◆ **Exercise prompt**:
Please carry on the passage about retail leaving Market Street, starting after its last sentence.

◆ **Selected text**:
§
Let's be clear about how we got here. Retailers didn't flee Market Street because shopping suddenly became uncool. They left because the city failed at the one job government is actually supposed to do: keep public spaces safe and functional. Rampant shoplifting that went largely unprosecuted, open-air drug markets steps from the front door, and a city bureaucracy more interested in adding layers of regulation than removing barriers to business — that's the cocktail that killed downtown retail.

And now? The building sits. Plans swirl. Proposals come and go. There's talk of converting it into mixed-use space, maybe some housing, maybe office, maybe a soccer stadium concept that sounds like something conjured during a particularly ambitious brainstorming session. Meanwhile, the property generates zero tax revenue, zero jobs, and zero foot traffic for the surrounding businesses struggling to survive.
§
◆ **Given information**:
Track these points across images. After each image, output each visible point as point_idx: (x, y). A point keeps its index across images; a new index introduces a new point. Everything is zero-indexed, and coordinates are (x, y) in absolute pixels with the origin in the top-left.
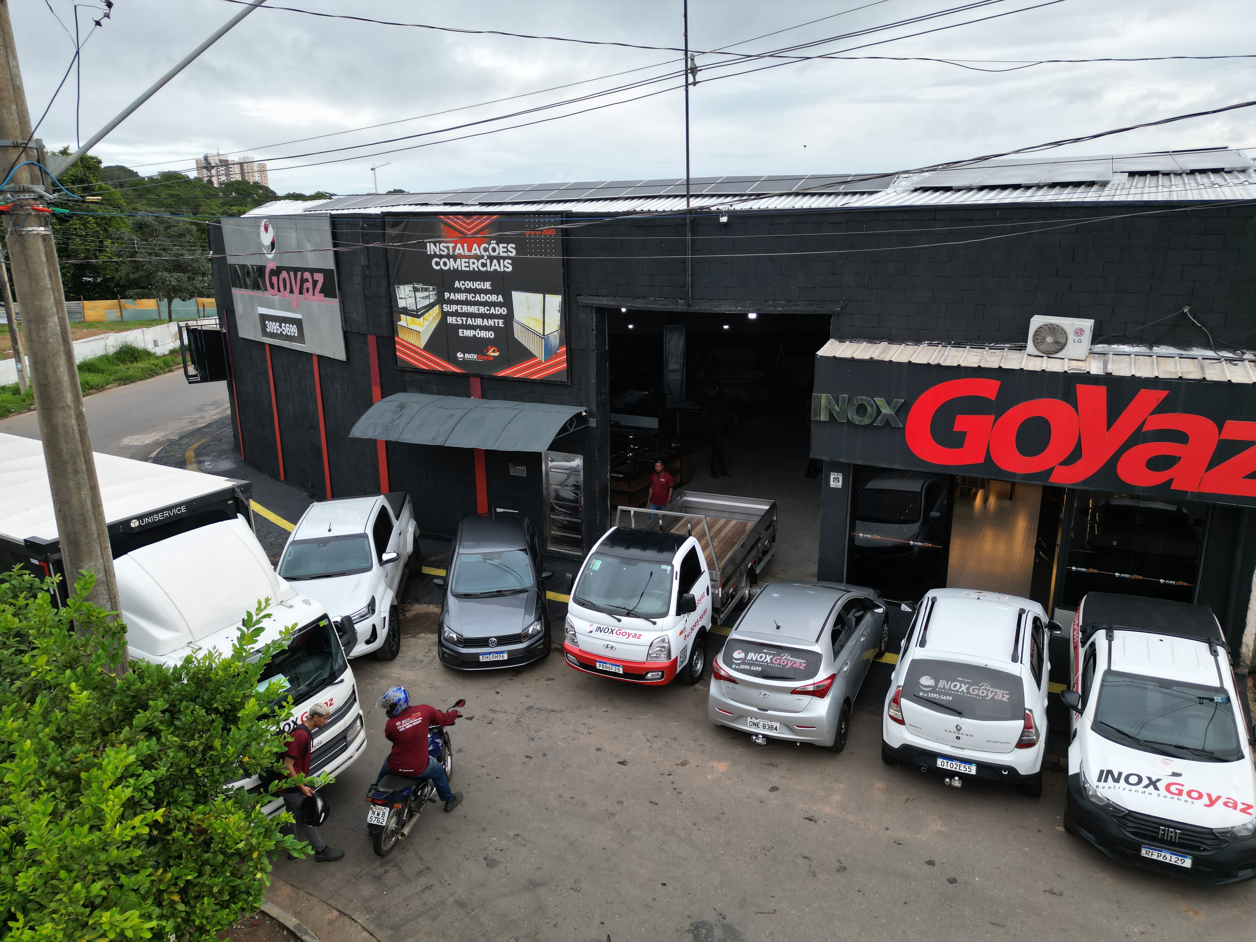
§
◆ **Output below**:
Here's what's frustrating: San Francisco doesn't lack demand. People still want to live here. Tourists still visit. The city has cultural capital most American cities would kill for. What it lacks is a government willing to streamline permitting, enforce basic laws, and get out of the way so developers and entrepreneurs can actually repurpose a massive building sitting on one of the most valuable transit corridors on the West Coast.

Every month that building stays dark, it costs the city — in lost revenue, lost confidence, and lost credibility. The Westfield isn't just a shuttered mall. It's a policy failure you can see from the BART escalator.

Fix the basics. The rest will follow.